We often hear concerns that AI will “replace people”. It sounds scary, but reality is much simpler: technology does not fire people, it liberates them. Not from jobs, but from routine tasks. From actions that no one likes, but that consume time. Companies that understand this don’t just implement “smart” tools, they change the very structure of work, leaving people with what really drives the business.

When we launched our own AI voice assistant at RedCore, expectations were typical: some of the team were worried that they would now be “replaced”. But the result was the exact opposite. The assistant removed the routine — endless repetitive calls, monotonous scripts, identical clarifications — and the team finally gained hours of conscious, useful work: data analysis, hypothesis testing, strategic planning. The very things that bring real value to the company.

This is not a local story — it is a global trend. According to Gartner estimates, global spending on AI will reach $1.5 trillion in 2025. And importantly, the main growth comes not from “trendy applications” but from infrastructure. GPU servers, specialized chips, hardware for large models — all of this creates a foundation that allows companies to rebuild processes rather than play with fancy AI.

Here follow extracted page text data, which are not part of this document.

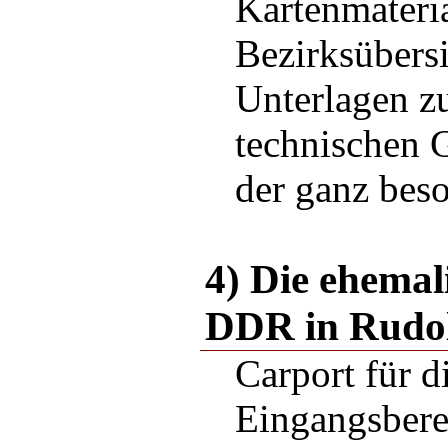
Kartenmateria
Bezirksübersi
Unterlagen z
technischen 
der ganz bes
4) Die ehemal
DDR in Rudol
Carport für d
Eingangsbere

Generative AI is another hot spot. In 2025, its market will grow to $644 billion. And spending on AI software infrastructure will nearly double — from ~$57 billion to ~$126 billion in one year. People do not invest in things that replace humans. They invest in things that make humans more efficient.

And the numbers confirm this. FullView records an average ROI on AI investments of $3.70 for every dollar invested. Productivity gains range from 26% to 55%. At the same time, the main myth is crumbling: McKinsey shows that up to 30% of tasks can be automated, but only about 5% of roles can be completely replaced. This means not displacement, but redistribution — when employees move from mechanics to thinking.

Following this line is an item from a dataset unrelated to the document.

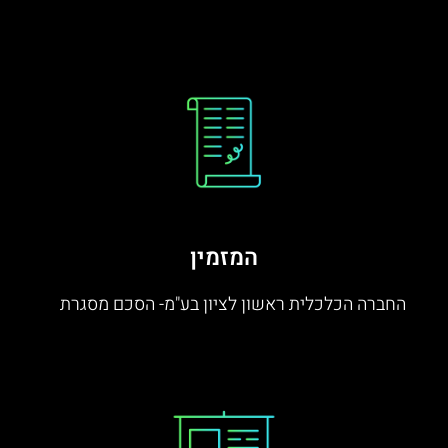
המזמין
החברה הכלכלית ראשון לציון בע"מ- הסכם מסגרת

But it is important to see the other side as well. Gartner warns that up to 40% of agent AI projects may be shut down by 2027. The reasons are typical: significant costs, poor management, and lack of real business return. Many companies like to “implement AI for the sake of AI,” focusing on technical metrics and forgetting about human, economic, and safety parameters. Typical mistakes include launching models without validating business hypotheses, measuring quality using metrics such as accuracy or ROC-AUC instead of real impact on key indicators (P&L, NPS, conversion), and ignoring UX and the role of humans in the decision-making cycle. As a result, AI becomes a plaything rather than a system.

The correct frame is different. For example, we do not build technologies that replace people. At RedCore, we build technologies that remove everything unnecessary from work and give people the opportunity to do what they are needed for in business: think, make decisions, and form strategies. Machines cover the process — people create progress.

This decade, the winners will not be those who try to copy the market. But those who learn to build symbiosis: AI as the executer, humans as the architects. When technology does not compete with humans, but empowers them. When automation is not reduction, but growth. When boredom ceases to be part of the profession.

It is not technology that changes the market — it is people who know how to use it.